Saturday, March 13, 2010

The Runaways


Image:: The Runaways, from rebelgrrrl

In the early 80s, I recall reading an old article from the late 70s on The Runaways telling their tale of these girls from the suburbs who were the darlings of "punk" {broadly defined} and an emerging pattern of female artists who didn't want to do rock stars but be them. The sexy/tough image was a combination of allure and danger, inspiring 80s bands like The Pandoras and paving the way for artists like Liz Phair, Veruca Salt, and Hole. My early adolescence involved forays into this genre via Blondie and Joan Jett.

The LA Times has a review of the new film, The Runaways, which is out in limited release in the US and will premiere in Toronto on Sunday. I'm somewhat drawn to depictions of the relatively near-past, particularly when a director and cinematographer can capture a sense of time and place. While there are several examples of this, my favourites are Paul Thomas Anderson's Boogie Nights, Barry Levinson's Diner, and {brace yourself} Roman Coppola's CQ

I'm sort of curious about Floria Sigismondi's take on The Runaways, which stars Kristen Stewart {Joan Jett} and Dakota Fanning {Cherie Currie}, and the late-70s LA music scene. Was it all marketing and sizzle of the ilk of Malcolm McClaren {the impresario behind The Sex Pistols} and what was going in in the LA scene that saw the dominance of the bland-metal-hair-band era of the 80s. Here's the trailer for the film. It holds promise, but I worry that the film might take itself too seriously::


Twitterversion::  Trailer/thoughts on "The Runaways" starring Kristen French  Stewart as Joan Jett & Dakota Fanning as Cherie Currie. #Rhizomicon http://url.ie/5d4b  @Prof_K

Song:: Joan Jett-"Crimson and Clover"

2 comments:

linnyqat said...

Yikes - did that tweet go out with "Kristen French"? Oopsie!

I am interested in seeing this flick too. I am sort of drawn to Kristen Stewart, although I know it's totally uncool to say so. I liked her a lot in Adventureland. And I'm interested in seeing Dakota Fanning continue to transition into more adult roles. I thought she did a great job with awkward adolescence in The Secret Life of Bees, a movie I never would have seen if it weren't for the fact my mom was visiting.

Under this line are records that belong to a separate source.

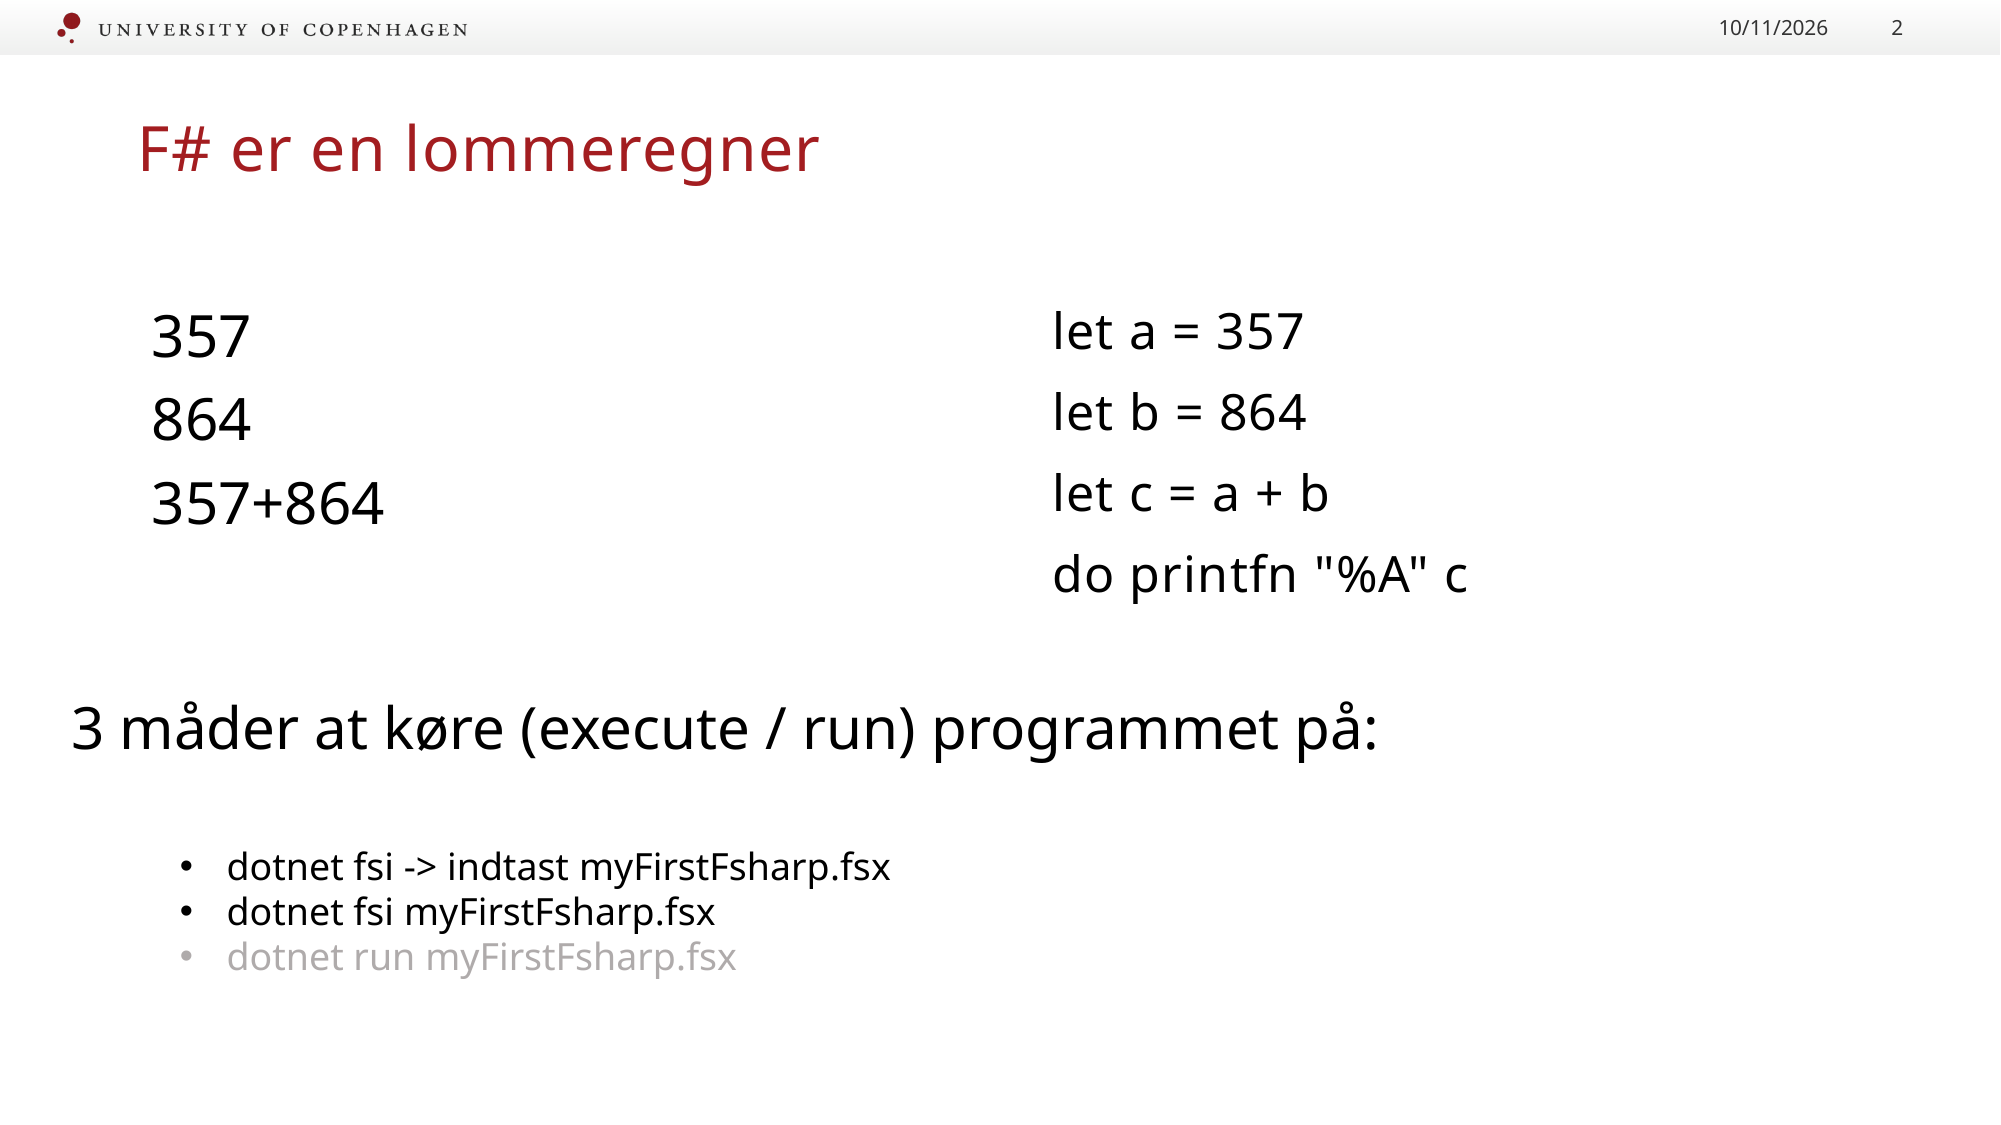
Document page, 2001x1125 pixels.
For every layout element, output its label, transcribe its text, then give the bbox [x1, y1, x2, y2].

text_box 3 måder at køre (execute / run) programmet på: [56, 683, 1409, 769]
text_box dotnet fsi -> indtast myFirstFsharp.fsx dotnet fsi myFirstFsharp.fsx dotnet run myFirstFsharp.fsx [165, 835, 1710, 986]
picture [92, 15, 475, 42]
text_box 357 864 357+864 [136, 299, 733, 619]
slide_number 2 [1840, 14, 1904, 43]
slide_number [1694, 14, 1829, 43]
text_box F# er en lommeregner [137, 108, 1863, 278]
text_box let a = 357 let b = 864 let c = a + b do printfn "%A" c [1052, 299, 1863, 705]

I totally get your thing for movies depicting the near-past. Maybe it's because we can compare them to our own experience of the era. If the filmmakers do a good enough job capturing a sense of place, we can use it as a jumping point to indulging our nostalgia.

One film not mentioned in your curious list is Ang Lee's The Ice Storm.

Kenneth M. Kambara said...

Just keeping the Twilight {yawn} fans on their toes, which was the primary draw for many to the premiere here in the 'Ront. She bailed on it, so she didn't get the memo that Canada matters post-2010 Olympics. Now, if I said Dakota Mahaffee, that would be laying it on a bit thick.

Uh, uncool to say you're drawn to Stewart, well, if you have to ask. I must say the casting makes me a bit leery of this project. I don't find Stewart to be that compelling and the fact of the matter is that the roles in a project like this are rather challenging. Capturing the bravado, swagger, & angst of rock n' roll has to be done carefully, because a realistic portrayal is likely to be insufferable. So, the script, direction, & acting need to be in alignment.

I think you're right about the near-past, but a good director will merge the mythologized past, yet refer to the past's "reality". This is what Mad Men tries to do, but there's something lost in some of that translation. Another film that did this well was Invincible, while one that fell short was Running with Scissors. Sometimes the same director will be hit and miss. Whit Stillman got it right in Metropolitan and Barcelona, but something got lost when he did The Last Days of Disco.

Hmmm. Never saw The Ice Storm and had no real interest in it, as it sounded to me as if it was a tad preachey in its storytelling. In my mind, one of the dangers when going into the past {along with overreliance on clichés like steel Tab cans with pull tabs = the 70s} is juxtaposing era and stereotypes about it to tell a story through extremes.

On my TV project proposal, I'm writing in some "flashbacks" and I find it both challenging and interesting. Looking at videos on YouTube and the CBC archives help to get a better sense of context of era.